Suara.com - Hari Jumat (05/01/24) lalu, Kereta Api (Turangga) mengalami kecelakaan dengan Kereta Lokal Bandung Raya di wilayah Cicalengka, Bandung, Jawa Barat.
Kereta Api yang melayani relasi Bandung-Surabaya Gubeng tersebut memiliki jarak tempuh 696 km dengan waktu 10 jam 17 menit. Untuk mencapai jarak tersebut, KA Turangga memiliki kecepatan operasional 70–120 km/jam.
Sejarah KA Turangga
KA Turangga pertama kali beroperasi pada 1 September 1995 dengan rute Bandung–Surabaya kelas bisnis plus dan eksekutif.

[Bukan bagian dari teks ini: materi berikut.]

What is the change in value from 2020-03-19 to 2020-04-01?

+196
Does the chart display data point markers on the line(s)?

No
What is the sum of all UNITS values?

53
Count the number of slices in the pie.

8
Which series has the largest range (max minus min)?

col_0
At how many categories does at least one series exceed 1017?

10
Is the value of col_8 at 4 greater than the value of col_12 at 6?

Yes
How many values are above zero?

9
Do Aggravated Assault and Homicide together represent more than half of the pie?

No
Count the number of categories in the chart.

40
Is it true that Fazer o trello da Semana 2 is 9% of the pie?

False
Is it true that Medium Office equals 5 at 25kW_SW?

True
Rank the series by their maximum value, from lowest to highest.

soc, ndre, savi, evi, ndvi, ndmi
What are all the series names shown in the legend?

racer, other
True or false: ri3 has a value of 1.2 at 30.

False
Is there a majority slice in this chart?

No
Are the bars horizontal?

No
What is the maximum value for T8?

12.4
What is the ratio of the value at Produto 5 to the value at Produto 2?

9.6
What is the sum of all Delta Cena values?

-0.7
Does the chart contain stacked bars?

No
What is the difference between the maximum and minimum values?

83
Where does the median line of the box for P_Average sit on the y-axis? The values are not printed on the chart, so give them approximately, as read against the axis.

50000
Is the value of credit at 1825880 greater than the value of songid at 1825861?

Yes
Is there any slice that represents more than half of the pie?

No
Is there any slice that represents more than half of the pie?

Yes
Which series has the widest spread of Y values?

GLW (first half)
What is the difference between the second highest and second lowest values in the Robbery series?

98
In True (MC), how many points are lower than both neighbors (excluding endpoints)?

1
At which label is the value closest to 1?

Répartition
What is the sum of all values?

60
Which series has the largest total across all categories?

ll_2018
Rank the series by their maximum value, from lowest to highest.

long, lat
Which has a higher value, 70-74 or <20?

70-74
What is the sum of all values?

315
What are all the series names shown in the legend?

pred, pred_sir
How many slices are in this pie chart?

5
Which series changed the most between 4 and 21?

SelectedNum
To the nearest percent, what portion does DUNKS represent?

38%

Setelah itu, tepatnya 11 Oktober 1999, KA Turangga hanya tersedia dalam kelas eksekutif dengan rangkaian baru dari INKA yang keluar pada tahun 1999.
Selanjutnya, di tahun 2019, tepatnya 1 Desember, KA Turangga diperpanjang hingga stasiun Gambir. Namun, rute KA Turangga dikembalikan seperti semula per September 2020 karena keterisian rute Bandung-Jakarta.
Jika dilihat dari KBBI, Turangga berarti kuda atau bisa juga berarti warna pucat kekuningan atau kelabu. Untuk kereta ini sendiri diambil dari nama hewan kuda tunggangan para bangsawan Jawa.
Nama kereta api di Indonesia memang kerap dikaitkan dengan binatang magis, seperti Sembrani (kuda terbang), Sancaka (ular), Taksaka (naga), Turangga (kuda), dan Lodaya (macan).
Jika ditelusuri, nama itu sebagian terinspirasi dari kisah pertunjukan wayang atau epis Ramayana serta Mahabarata. Dengan begitu, kereta api bukan hanya sekedar alat transportasi, tetapi juga guratan kultur tentang Jawa dan Indonesia.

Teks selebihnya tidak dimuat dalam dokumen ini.